Fotoğraf © Serdar Yağcı
20 yıl önce okuduğum bir düşünce kitabının sayfalarını karıştırırken altını çizdiğim bazı satırları fark ettim. Geçen zamanın hayata bakış açımda neleri değiştirdiğini merak ederek okuduğum bu satırları sizinle paylaşmak istiyorum.
- Sizin başkalarına olan sevginiz sizin kendinizi bilmenizin sonucudur, nedeni değil.
- Yapılmaya değer tek yardım, yardıma muhtaçlıktan kurtuluşu sağlamaktır. Tekrarlanması gereken yardım asla yardım değildir. Siz bir başkasına yardımdan söz etmeyin, eğer onu bütün yardım gereksinimlerinin ötesine geçirebilmiş değilseniz.

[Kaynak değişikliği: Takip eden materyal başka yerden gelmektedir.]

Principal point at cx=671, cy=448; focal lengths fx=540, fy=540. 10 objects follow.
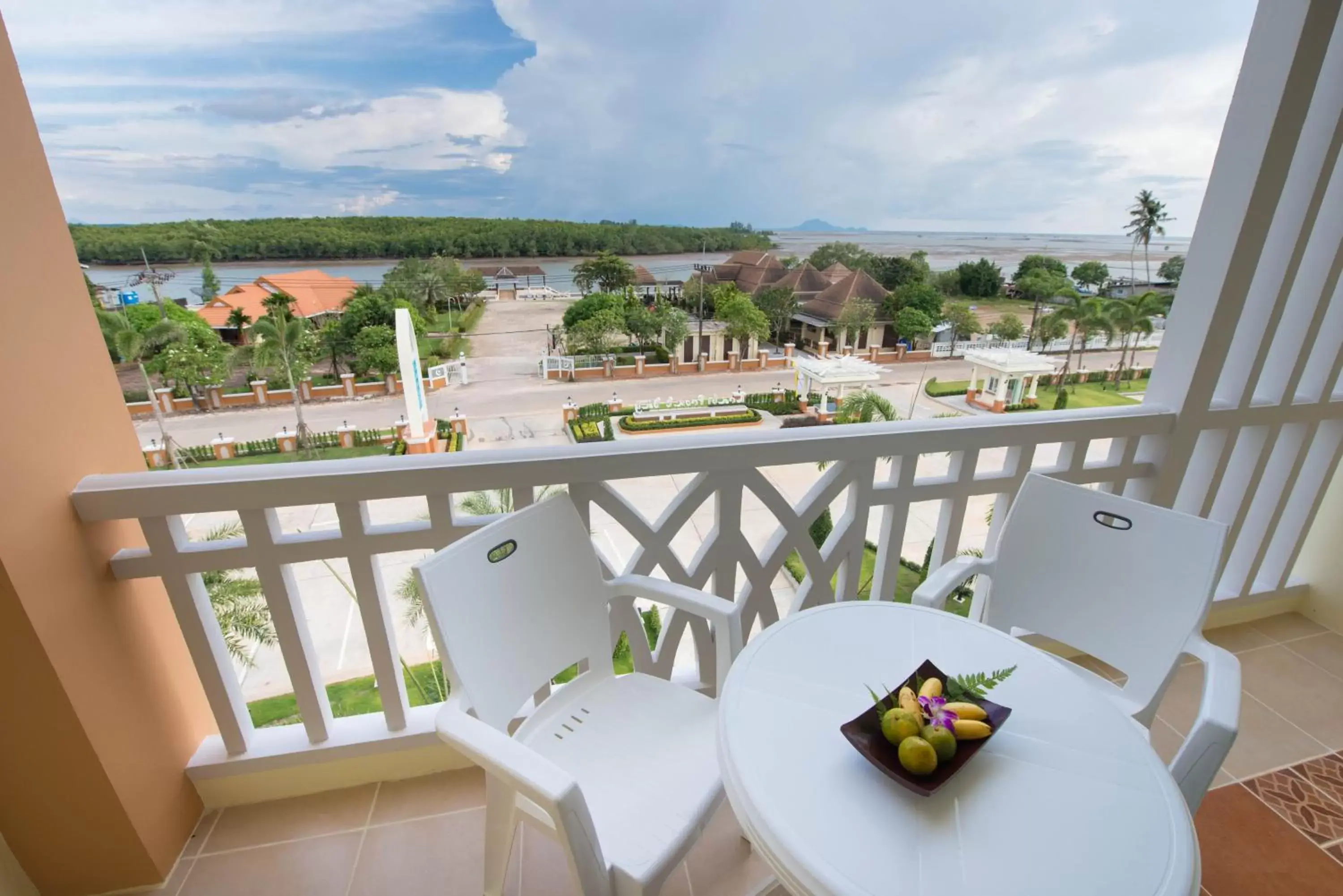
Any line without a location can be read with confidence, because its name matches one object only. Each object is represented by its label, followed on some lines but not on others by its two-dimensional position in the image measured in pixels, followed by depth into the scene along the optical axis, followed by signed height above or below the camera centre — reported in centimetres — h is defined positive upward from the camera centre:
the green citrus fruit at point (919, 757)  78 -68
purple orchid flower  82 -67
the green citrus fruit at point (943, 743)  80 -68
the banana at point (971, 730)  83 -68
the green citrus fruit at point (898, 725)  82 -67
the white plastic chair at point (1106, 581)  125 -76
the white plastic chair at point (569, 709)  88 -87
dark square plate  79 -71
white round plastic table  70 -75
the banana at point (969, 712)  86 -68
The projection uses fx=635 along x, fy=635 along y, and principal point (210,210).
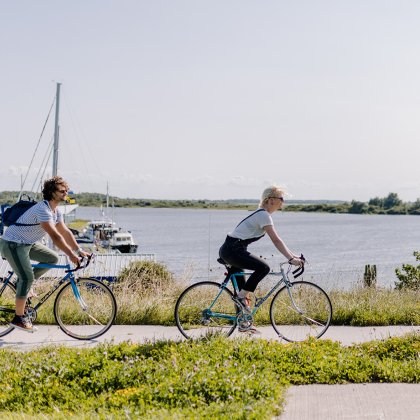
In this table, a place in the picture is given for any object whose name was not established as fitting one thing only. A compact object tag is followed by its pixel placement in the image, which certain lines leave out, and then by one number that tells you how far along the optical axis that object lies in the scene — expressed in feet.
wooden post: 42.97
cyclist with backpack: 23.41
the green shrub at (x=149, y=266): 66.77
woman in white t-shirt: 23.41
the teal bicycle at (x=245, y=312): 24.12
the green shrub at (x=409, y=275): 51.51
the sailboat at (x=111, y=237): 226.99
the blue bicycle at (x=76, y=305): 25.11
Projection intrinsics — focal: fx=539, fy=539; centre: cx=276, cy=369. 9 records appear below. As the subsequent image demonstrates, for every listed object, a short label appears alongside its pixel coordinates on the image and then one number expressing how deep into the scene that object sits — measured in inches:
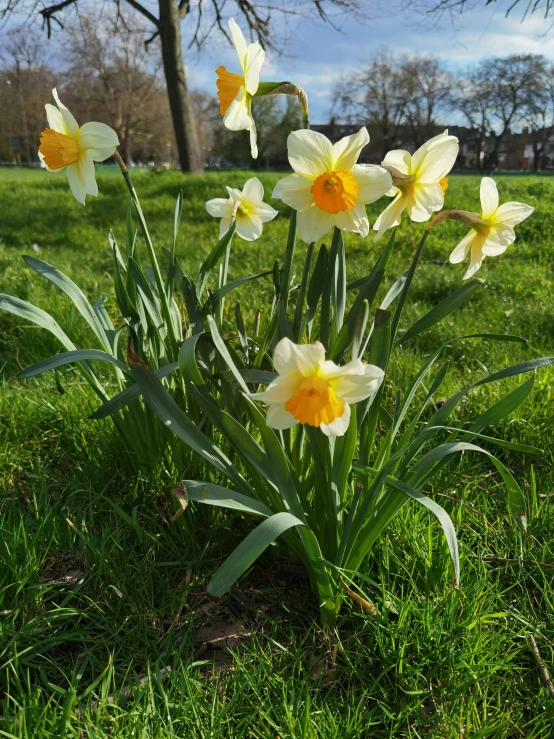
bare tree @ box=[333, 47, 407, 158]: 1692.9
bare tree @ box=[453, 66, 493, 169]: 1815.9
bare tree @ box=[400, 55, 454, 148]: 1699.1
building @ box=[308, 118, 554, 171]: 1847.9
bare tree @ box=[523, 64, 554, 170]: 1685.5
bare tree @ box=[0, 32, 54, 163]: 1563.7
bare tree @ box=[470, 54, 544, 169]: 1630.4
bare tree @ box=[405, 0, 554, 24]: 225.6
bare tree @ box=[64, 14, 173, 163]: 1249.4
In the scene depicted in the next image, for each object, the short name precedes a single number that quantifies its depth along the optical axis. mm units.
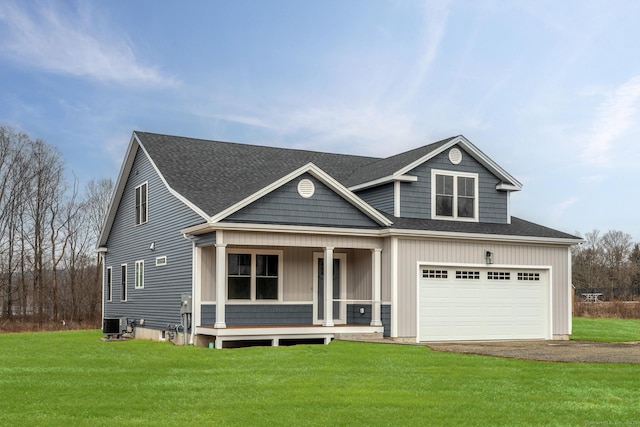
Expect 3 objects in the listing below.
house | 20625
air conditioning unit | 25359
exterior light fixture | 22656
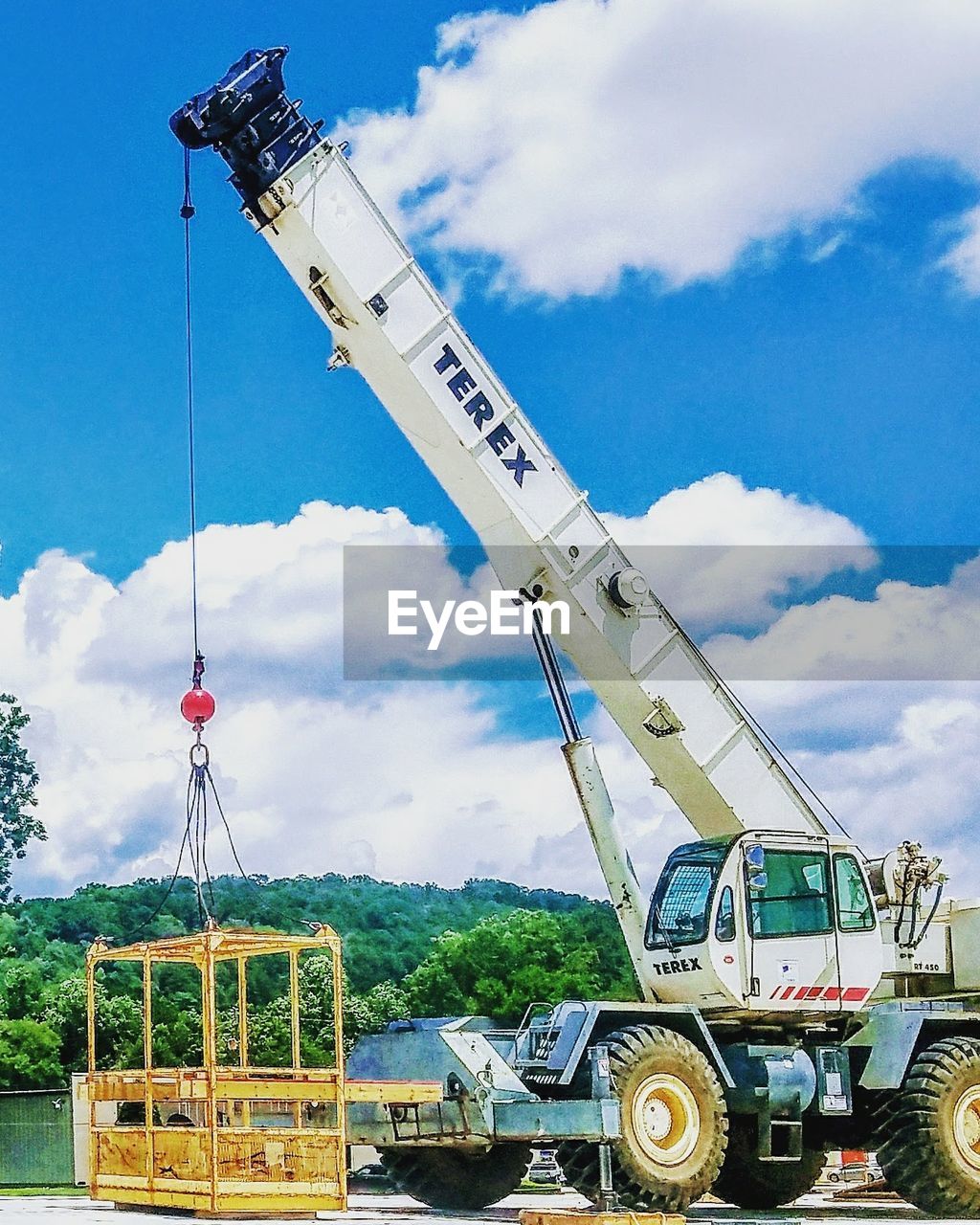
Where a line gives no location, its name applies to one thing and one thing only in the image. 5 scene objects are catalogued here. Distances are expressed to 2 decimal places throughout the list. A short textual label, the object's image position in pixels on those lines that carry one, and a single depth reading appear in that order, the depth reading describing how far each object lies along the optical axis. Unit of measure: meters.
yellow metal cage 13.48
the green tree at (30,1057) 40.41
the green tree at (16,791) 57.66
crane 14.70
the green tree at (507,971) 42.75
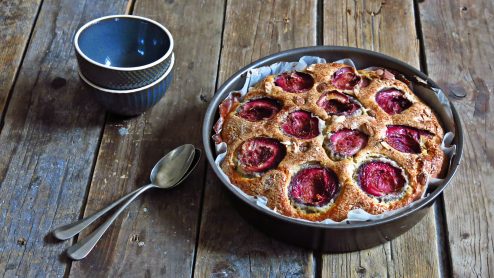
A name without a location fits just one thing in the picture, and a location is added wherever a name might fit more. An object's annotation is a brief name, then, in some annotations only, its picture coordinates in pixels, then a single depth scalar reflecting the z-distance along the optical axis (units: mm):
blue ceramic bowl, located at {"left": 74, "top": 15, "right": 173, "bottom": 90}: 1438
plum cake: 1249
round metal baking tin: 1172
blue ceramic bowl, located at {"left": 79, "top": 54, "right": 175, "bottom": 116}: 1445
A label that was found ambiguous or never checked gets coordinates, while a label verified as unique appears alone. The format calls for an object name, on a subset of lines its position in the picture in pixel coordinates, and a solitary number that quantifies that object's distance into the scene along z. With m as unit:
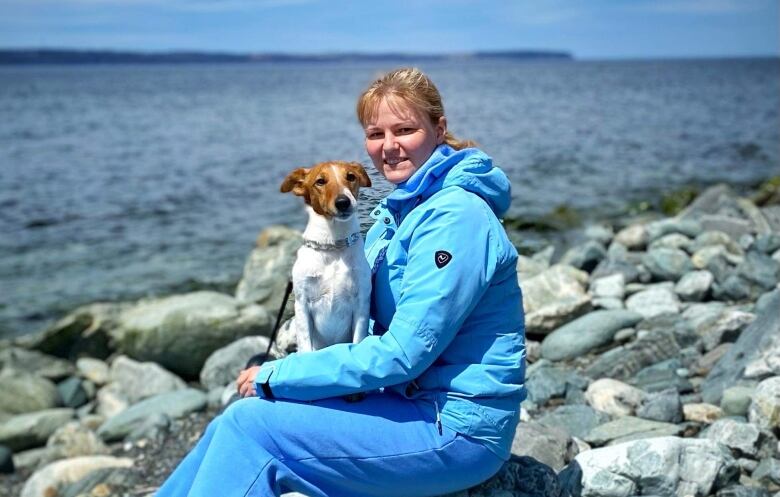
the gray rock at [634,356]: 7.50
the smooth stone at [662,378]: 6.95
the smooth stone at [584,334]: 8.21
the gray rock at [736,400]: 5.97
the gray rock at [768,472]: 5.01
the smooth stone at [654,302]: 9.31
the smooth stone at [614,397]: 6.55
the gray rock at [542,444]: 5.14
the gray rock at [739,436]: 5.35
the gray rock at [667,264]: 10.84
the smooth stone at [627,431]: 5.73
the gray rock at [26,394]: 10.46
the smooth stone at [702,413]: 6.14
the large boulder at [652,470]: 4.75
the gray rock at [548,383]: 7.04
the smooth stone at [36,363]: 11.38
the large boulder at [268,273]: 11.73
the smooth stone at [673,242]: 12.45
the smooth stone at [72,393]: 10.70
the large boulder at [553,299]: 8.84
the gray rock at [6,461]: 8.95
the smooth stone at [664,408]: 6.11
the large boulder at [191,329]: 10.62
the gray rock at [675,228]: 13.39
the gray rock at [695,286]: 9.75
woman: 3.60
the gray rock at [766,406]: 5.52
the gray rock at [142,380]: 10.20
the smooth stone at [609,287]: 10.12
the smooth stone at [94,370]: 11.22
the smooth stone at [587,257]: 12.64
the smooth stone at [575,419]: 6.16
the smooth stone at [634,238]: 13.76
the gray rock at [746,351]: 6.35
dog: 3.87
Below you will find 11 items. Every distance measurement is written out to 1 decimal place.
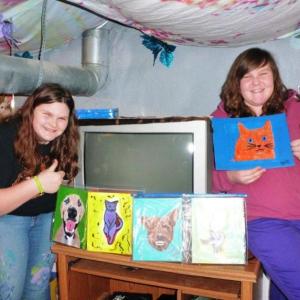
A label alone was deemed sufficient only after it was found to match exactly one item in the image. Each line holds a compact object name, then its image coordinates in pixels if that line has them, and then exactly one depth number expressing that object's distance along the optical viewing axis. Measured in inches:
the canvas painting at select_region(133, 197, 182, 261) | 53.4
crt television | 58.9
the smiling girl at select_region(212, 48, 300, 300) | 51.1
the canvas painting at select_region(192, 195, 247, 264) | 51.3
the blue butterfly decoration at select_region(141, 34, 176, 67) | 82.3
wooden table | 51.8
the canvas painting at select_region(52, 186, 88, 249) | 58.2
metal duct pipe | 64.9
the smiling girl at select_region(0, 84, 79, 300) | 53.3
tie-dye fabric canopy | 50.5
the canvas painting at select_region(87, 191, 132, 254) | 56.7
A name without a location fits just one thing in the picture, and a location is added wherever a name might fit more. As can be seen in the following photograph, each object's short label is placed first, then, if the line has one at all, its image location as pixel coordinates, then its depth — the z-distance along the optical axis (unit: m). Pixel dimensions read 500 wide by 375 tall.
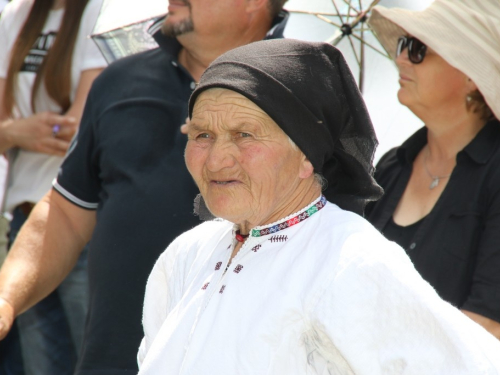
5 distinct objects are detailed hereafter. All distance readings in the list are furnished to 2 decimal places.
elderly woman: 4.02
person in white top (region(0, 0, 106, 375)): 7.91
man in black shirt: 6.35
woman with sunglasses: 6.49
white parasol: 7.99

- İçinde bulunduğuınuz zorluk hem gerçeği istemeniz hem de ondan korkmanızdır. Ondan korkuyorsunuz çünkü onu bilmiyorsunuz.
- Tezahür etmiş olan hiçbir şey, tezahür etmemiş olanı temsil edemez.
- Dünyaya sizin cahilliğe bir son vermenizden daha çok yardımı olabilecek başka bir şey yoktur.
- Dünya var değildir, yalnızca siz var olansınız. Siz dünyayı hayalinizde bir rüya gibi yaratırsınız.
- Kendinize, hayat sahnesinde bir rol oynuyormuşsunuz gibi bakın. Gösteri muhteşem ya da acemice olabilir, fakat siz oyunun içinde değilsiniz, sadece seyrediyorsunuz.
- Bilmek zorunda olduğunuz geçmişte neyin olduğu ya da gelecekte neyin olacağı değil, neyin hep var olduğudur. Evreni yaratan sizin arzunuzdur. Dünyayı kendi eseriniz olarak görün ve özgür olun.
- Günahın anası olan cehalet eriyip gidince, kader, tekrar günah işleme zorlanışı da son bulur.
- Kaderin filmi içinden geçerek perdede görüntüler oluşturan sizin ışığınızdır. Siz seyircisiniz, ışıksınız, görüntüsünüz ve perdesiniz. Kader filmi bile kendi seçtiğiniz ve yüklendiğinizdir.